Luckily for Ashley, from Chichester, Sussex, none of his family bought him Lego this Christmas. "I got a telescope and a self-inflating whoopie cushion. I also got Mousetrap, which is much more exciting than Lego," he said. Both of Ashley's older brothers played with Lego when they were younger and the Thompson household contains boxes of the game. But Ashley has not been tempted to start building.

His older brother Jonathan was given Star Wars Lego for Christmas, but even though Ashley is a Star Wars fan, he was not interested. Instead he was outside on Christmas morning perfecting his goal-scoring techniques with his new football. He said: "Wayne Rooney is my favourite footballer. If you could get Lego with him in it I think it would be better. I might play with it then."

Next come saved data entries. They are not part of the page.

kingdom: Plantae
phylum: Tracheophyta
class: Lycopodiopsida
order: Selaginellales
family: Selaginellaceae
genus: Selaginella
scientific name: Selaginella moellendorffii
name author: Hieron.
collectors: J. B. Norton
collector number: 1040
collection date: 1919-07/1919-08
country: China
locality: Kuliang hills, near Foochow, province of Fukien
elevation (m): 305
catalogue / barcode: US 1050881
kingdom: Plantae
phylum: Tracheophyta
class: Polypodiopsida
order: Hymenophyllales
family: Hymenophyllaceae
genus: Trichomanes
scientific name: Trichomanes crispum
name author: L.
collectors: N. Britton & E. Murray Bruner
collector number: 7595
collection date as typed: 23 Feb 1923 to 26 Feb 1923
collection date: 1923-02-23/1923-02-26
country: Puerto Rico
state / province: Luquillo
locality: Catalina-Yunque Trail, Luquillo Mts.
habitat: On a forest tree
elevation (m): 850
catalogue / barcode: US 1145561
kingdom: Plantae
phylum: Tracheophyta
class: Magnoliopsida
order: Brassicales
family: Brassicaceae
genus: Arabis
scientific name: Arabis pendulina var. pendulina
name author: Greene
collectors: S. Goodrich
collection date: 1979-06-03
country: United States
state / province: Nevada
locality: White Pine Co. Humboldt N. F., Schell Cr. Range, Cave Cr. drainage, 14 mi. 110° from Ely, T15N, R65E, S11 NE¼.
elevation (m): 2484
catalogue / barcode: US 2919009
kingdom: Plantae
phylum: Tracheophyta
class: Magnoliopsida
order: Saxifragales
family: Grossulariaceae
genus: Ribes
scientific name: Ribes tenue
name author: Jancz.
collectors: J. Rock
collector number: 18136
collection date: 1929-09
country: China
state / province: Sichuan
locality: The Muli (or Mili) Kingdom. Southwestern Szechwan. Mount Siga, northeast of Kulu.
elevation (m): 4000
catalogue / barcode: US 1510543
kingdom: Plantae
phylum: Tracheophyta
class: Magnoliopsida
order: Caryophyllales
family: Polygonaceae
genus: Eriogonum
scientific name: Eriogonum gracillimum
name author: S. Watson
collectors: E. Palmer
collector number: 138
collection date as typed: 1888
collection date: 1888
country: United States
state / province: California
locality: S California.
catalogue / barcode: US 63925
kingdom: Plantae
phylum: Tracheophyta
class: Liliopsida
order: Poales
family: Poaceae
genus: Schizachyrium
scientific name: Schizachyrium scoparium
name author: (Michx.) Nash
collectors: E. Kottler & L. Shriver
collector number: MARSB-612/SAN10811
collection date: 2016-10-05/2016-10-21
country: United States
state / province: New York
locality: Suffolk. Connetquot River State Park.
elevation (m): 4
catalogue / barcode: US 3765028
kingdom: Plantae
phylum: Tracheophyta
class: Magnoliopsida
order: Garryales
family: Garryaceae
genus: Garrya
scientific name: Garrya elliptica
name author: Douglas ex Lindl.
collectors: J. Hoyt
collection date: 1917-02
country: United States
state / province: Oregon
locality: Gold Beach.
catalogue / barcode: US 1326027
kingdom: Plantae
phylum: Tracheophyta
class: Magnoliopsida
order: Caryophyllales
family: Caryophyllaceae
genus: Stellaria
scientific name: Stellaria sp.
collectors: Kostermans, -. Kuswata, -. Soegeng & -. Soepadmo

Jack Rees insists that he keeps his Lego tidy, but his father, Tom, says darkly: "We don't go into his room barefoot in case of a Lego-related injury".

Jack, 11, from Oxfordshire, likes recreating scenes from his favourite films with Lego. "I like the Lego sets that are based on movies because you can give the films different endings or new characters," he said. "My Star Wars Lego is the best - I've got a new Millennium Falcon spaceship, and it's huge. The top lifts off and you can play with all the characters inside. The Star Wars sets are my favourite but any set based on a film is good."

Jack did not get any Lego for Christmas this year but was given lots last year. Jack likes Lego better than the rest of his friends do. "I usually play Lego with my brother, who really likes it, rather than my friends who aren't as keen," he said.

Jack has been playing with Lego for the past six years. He said: "I've got Lego all over my room at the moment, but I always tidy it up."